In this case, the uncorrected hdf5 file has a dataset with shape (7272, 5, 1024, 1024), and dask chooses a chunk size of (34, 3, 512, 512). z_plane can't be used to index a chunk

chrisroat commented 3 years ago

Doe the chunks parameter in da.from_array solve this issue?

I've learned a bit more about ome.tiff and how to handle z_planes and timepoints. I am likely going to revisit a lot of logic here that kinda of got piled as I learned on-the-job.

One thing I've considered is to process each z-plane independently. I think it would be more efficient (data could be stored in z/time/y/x ordering), but may not be worth it as it could be surprising/confusing if all the rest of the code is time/z/y/x. I value the "principle of least surprise".

tbenst commented 3 years ago

Doe the chunks parameter in da.from_array solve this issue?

yes, chunks=('auto', -1, -1, -1) fixed this by ensuring z indexing is valid.

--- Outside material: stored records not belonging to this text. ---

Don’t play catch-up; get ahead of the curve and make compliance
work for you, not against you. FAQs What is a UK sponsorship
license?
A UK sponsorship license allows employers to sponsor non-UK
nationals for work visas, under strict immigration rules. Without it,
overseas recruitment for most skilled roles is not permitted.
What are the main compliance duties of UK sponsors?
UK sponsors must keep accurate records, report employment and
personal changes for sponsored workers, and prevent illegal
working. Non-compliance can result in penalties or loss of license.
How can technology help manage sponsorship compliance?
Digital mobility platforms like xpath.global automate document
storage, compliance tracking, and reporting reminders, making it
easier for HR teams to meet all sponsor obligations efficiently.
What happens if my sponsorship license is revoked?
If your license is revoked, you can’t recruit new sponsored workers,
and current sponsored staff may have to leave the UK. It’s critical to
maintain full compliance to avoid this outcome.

One thing I've considered is to process each z-plane independently. I think it would be more efficient (data could be stored in z/time/y/x ordering), but may not be worth it as it could be surprising/confusing if all the rest of the code is time/z/y/x. I value the "principle of least surprise".

I prefer TZYX since my analysis usually runs on all z-planes concurrently, but others like NWB store by plane. Does TZYX preclude / add difficulty parallelization for some reason?

chrisroat commented 3 years ago

Not really. Operating on t-slices is perfectly fine. I'd actually prefer to keep TZYX, as it's more typical and natural (and less surprising, I think).